Film Borderlands tetap pada hakikatnya sebuah film yang serius, yang tersajikan pun seperti juga film yang merujuk pada tema superhero, seserius apapun ceritanya akan selalu ada penyegaran dengan sisipan komedi. Entah itu berupa dark jokes, slapstick, satire dan jenis komedi lain yang menyesuaikan skenario ceritanya.
Untuk Borderlands memang lebih kepada komedi slapstick, yang membuat tertawa ketika para karakternya melakoni adegan aksi. Untuk ini, akan selalu ada satu karakter sentral untuk menciptakan komedi, yang karakter lainnya menjadi supporting atau karakter pemicu. Pada film Borderlands, tugas yang di emban pada karakter yang justru sosok robot bernama Claptrap.
Robot yang memang ditugaskan untuk membantu Lilith yang merupakan karakter utamanya. Jokes slapstick yang dihadirkan Claptrap ini cukup berhasil walau tidak sepenuhnya mengocok perut. Karakter lain dalam filmnya pun mencoba untuk melakukan yang sama, namun kurang berhasil. Pada akhirnya, sekedar lelucon yang membuat senyum tetapi bukan tertawa di penonton.
Melihat keseluruhan filmnya, cara penyajian Borderlands memang cukup mirip dengan beberapa judul film lainnya. Di sebagian besarnya berhasil dengan konsep yang sama. Namun, pada film Borderlands bisa dikatakan kurang. Sebagai sajian hiburan film Borderlands tentu masih bisa untuk dinikmati ceritanya. Ini kembali lagi kepada selera penonton, yang sebagian mungkin suka dan sebagian lainnya kurang suka.
Production company: Lionsgate, 2K, Gearbox Studios
Distributor: Lionsgate
Cast: Cate Blanchett (Lilith), Kevin Hart (Roland), Jack Black (Claptrap), Edgar Ramírez (Atlas), Ariana Greenblatt (Tiny Tina), Florian Munteanu (Krieg), Gina Gershon (Mad Moxxi), Jamie Lee Curtis (Tannis), etc
Director: Eli Roth
Screenwriter: Eli Roth, Joe Crombie
Producers: Ari Arad, p.g.a., Avi Arad, Erik Feig
Duration: 1 hours 42 minutes
O que eu não entendi é que, na verdade, você não é muito mais inteligente do que seria agora. Você é muito inteligente. Você sabe muito sobre esse assunto e me fez acreditar nisso de vários ângulos diferentes. É como se mulheres e homens fossem não estou interessado, exceto que é uma coisa a realizar com Woman gaga Suas próprias coisas são excelentes Sempre cuide disso
Someone really helped by creating impressive articles. I must say this is my first visit to your website, and I’m amazed by the work you’ve done to make this post so outstanding. Great job!

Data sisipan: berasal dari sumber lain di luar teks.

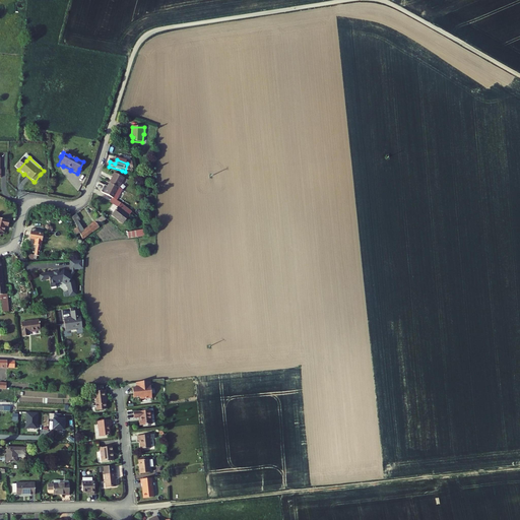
[(43,178),(40,175),(35,182),(37,184),(43,178)]
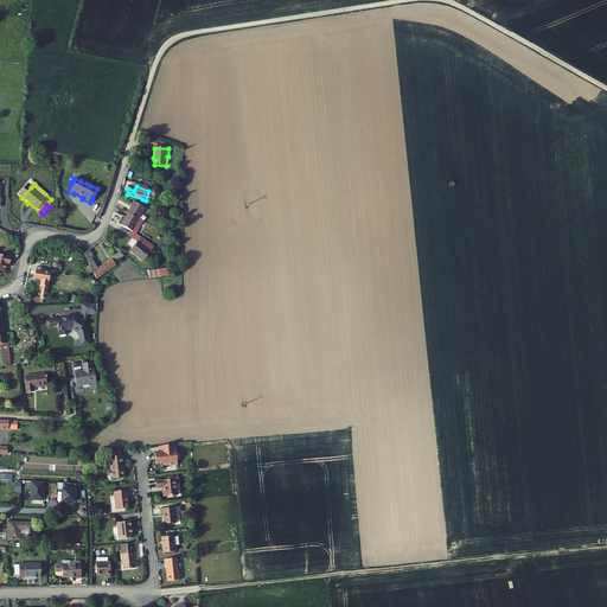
[(134,205),(127,217),(138,224),(145,211),(134,205)]
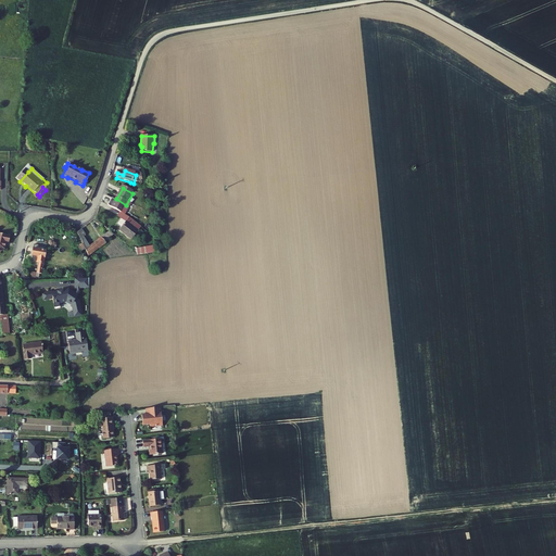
[(111,209),(118,213),(121,215),(126,205),(116,199),(111,209)]
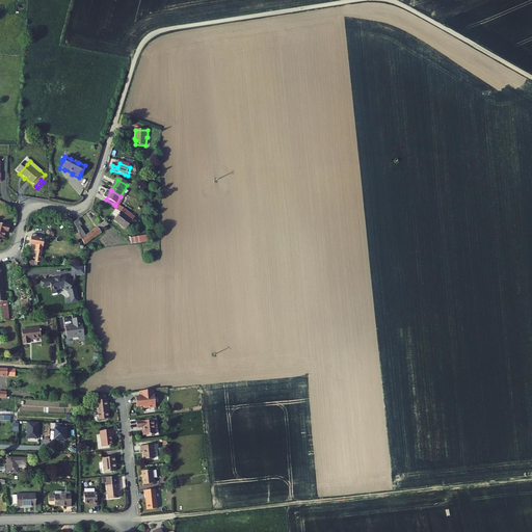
[(114,211),(111,216),(115,219),(113,222),(126,231),(134,217),(117,207),(114,211)]
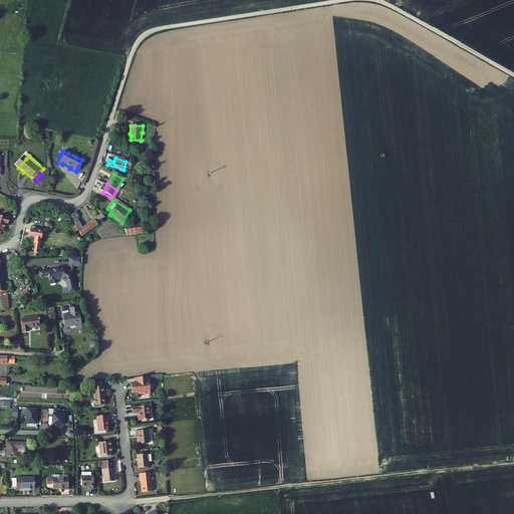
[(71,218),(75,226),(76,228),(78,232),(81,238),(105,221),(100,216),(82,229),(77,219),(78,218),(76,214),(71,218)]
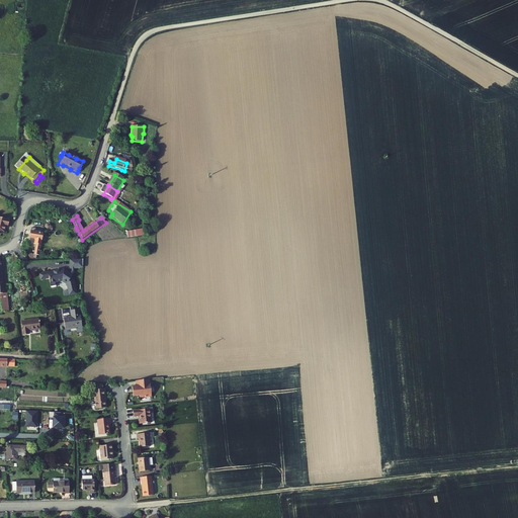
[(7,228),(9,221),(0,219),(0,235),(3,233),(5,227),(7,228)]
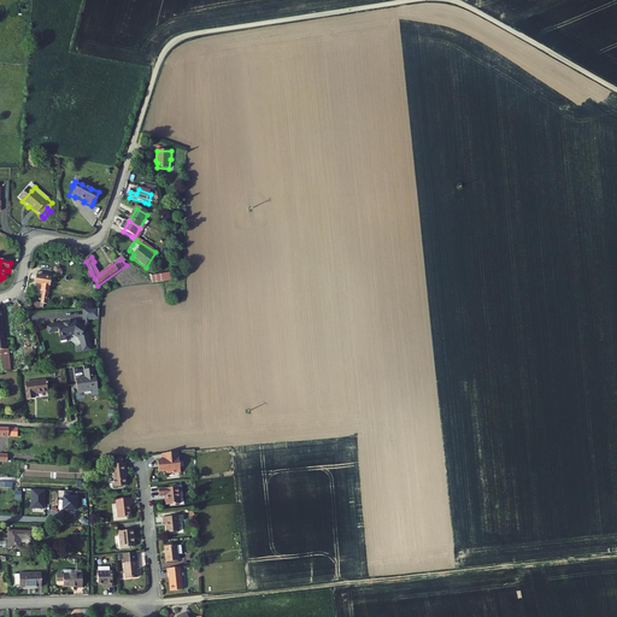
[(37,277),(36,286),(43,287),(42,293),(45,293),(42,306),(48,306),(52,280),(37,277)]
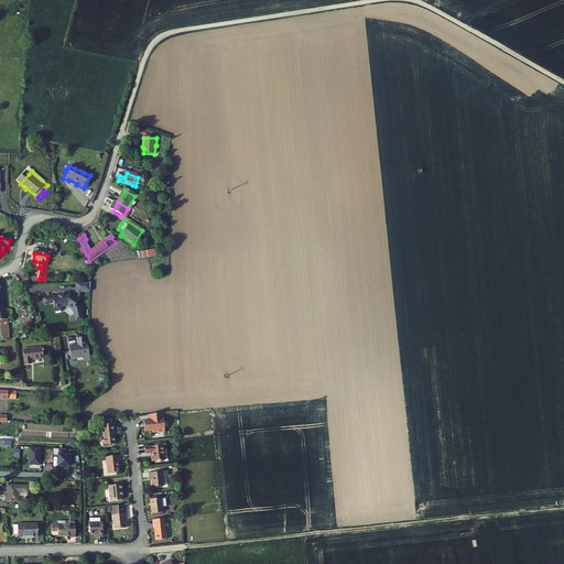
[(82,294),(91,294),(91,285),(78,285),(78,294),(79,294),(82,294)]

Business dicker There is definately a lot to find out about this subject. I like all the points you made
Business dicker Good post! We will be linking to this particularly great post on our site. Keep up the great writing
I was recommended this website by my cousin I am not sure whether this post is written by him as nobody else know such detailed about my trouble You are amazing Thanks
BaddieHub For the reason that the admin of this site is working, no uncertainty very quickly it will be renowned, due to its quality contents.